Eine Abänderung der Reichweite des Unterlassungsverbotes ist mit der Zustellung in Schwarz-weiß im vorliegenden Fall nicht verbunden. Aus der zugestellten Abschrift war offenkundig, dass es nicht um das Verbot eines schwarz-weißen Fotos ging, sondern dass der gesamte Beschluss lediglich schwarz-weiß kopiert worden war und Gegenstand der Verfügung und damit des Unterlassungsgebotes das tatsächlich verwendete farbige Foto war. Die Frage, welche Bearbeitungen dieses Fotos, auch etwa Farbveränderungen, noch als kerngleich ebenfalls von dem Unterlassungsverbot umfasst werden, stellt sich unabhängig davon, ob eine Abschrift in Farbe oder in Schwarz-Weiß zugestellt wird.
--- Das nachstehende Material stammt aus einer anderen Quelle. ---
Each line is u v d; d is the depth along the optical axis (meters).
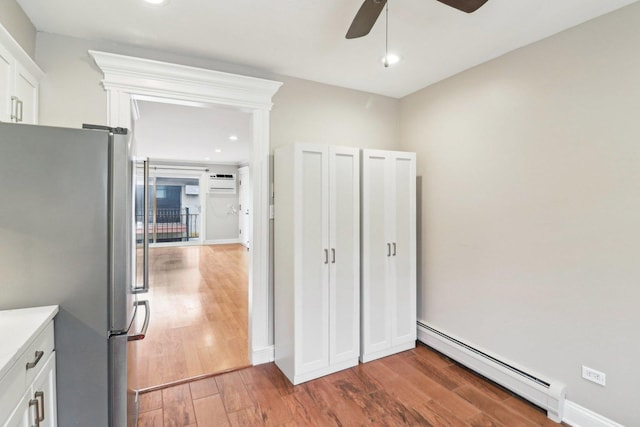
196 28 2.02
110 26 1.98
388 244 2.81
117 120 2.17
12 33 1.67
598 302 1.87
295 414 2.07
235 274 5.86
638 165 1.71
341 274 2.58
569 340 2.01
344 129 3.04
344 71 2.67
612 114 1.80
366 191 2.69
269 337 2.74
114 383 1.52
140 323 3.57
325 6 1.79
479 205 2.55
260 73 2.65
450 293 2.81
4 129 1.35
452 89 2.76
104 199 1.47
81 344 1.45
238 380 2.46
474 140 2.58
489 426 1.96
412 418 2.03
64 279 1.42
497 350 2.44
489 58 2.43
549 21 1.91
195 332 3.34
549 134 2.09
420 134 3.09
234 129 4.89
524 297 2.25
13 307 1.37
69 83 2.09
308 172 2.42
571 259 1.99
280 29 2.03
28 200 1.38
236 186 9.82
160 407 2.13
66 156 1.42
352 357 2.65
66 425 1.43
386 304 2.82
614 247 1.81
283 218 2.53
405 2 1.74
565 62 2.00
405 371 2.59
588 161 1.90
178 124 4.55
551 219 2.09
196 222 9.53
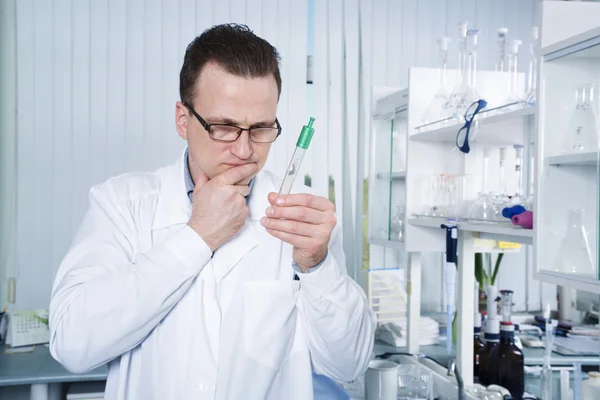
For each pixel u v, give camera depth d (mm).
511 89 1961
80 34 2689
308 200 992
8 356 2217
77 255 1073
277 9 2881
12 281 2639
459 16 3000
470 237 1730
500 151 1908
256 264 1141
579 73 1206
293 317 1156
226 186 988
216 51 949
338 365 1154
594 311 2609
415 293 2236
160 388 1051
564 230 1242
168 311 1039
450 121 1962
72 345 973
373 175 2420
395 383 1614
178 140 2783
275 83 980
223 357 1067
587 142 1172
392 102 2213
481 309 2412
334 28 2916
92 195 1166
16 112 2650
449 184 2006
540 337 2387
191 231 991
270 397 1131
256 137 986
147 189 1188
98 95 2711
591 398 1418
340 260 1259
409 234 2031
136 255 1103
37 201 2668
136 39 2738
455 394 1656
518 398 1679
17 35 2637
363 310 1118
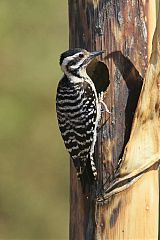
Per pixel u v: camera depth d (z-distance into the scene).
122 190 12.80
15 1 24.33
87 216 13.03
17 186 24.94
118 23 12.85
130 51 12.89
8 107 24.56
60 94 13.24
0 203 24.83
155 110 12.72
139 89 12.88
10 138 24.70
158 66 12.62
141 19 12.91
War somit für Beklagte zweifelsfrei erkennbar, auf welches von ihr verwendete Foto sich das Unterlassungsgebot bezog, war im vorliegenden Fall die Zustellung der schwarz-weißen Ausfertigung zur Vollziehung der einstweiligen Verfügung ausreichend.

2)
Der begründete Verfügungsantrag hat sich erst dadurch erledigt, dass die Beklagte am 18.03.2014 eine uneingeschränkte Unterlassungserklärung abgegeben hat und dadurch eine Wiederholungsgefahr entfallen ist. Zwar ist diese Erledigungserklärung nicht konkret für die bearbeitete Version, sondern für das Originalbild abgegeben worden. Allerdings umfasst diese Unterlassungserklärung nach dem Verständnis beider Parteien jedenfalls auch die gegenständliche bearbeitete Version. So wurde die Erklärung seitens der Beklagten – wie schon die eingeschränkte Unterlassungserklärung vom 13.2.2014 (Bl. 118 d.A.) – erkennbar zur Erledigung des Unterlassungsbegehrens der Klägerin abgegeben, welches sowohl im Abmahnschreiben vom 11.2.2014 als auch im Verfügungsantrag auf die tatsächlich verwendete bearbeite Version des Fotos Bezug nahm; sie bezieht sich auch nach ihrer Formulierung ausdrücklich auf die „Fotografie im Original oder geänderter Form“. Auch die Klägerin hat die Unterlassungserklärung ausweislich ihres Schriftsatzes vom 16.4.2014 in diesem Sinne verstanden.

Damit hat sich das Verfahren nach Rechtshängigkeit erledigt.

3)
Die Kostenentscheidung beruht auf § 91 Abs. 1 ZPO.

Der Streitwert für das Berufungsverfahren wird auf 15.000 Euro festgesetzt.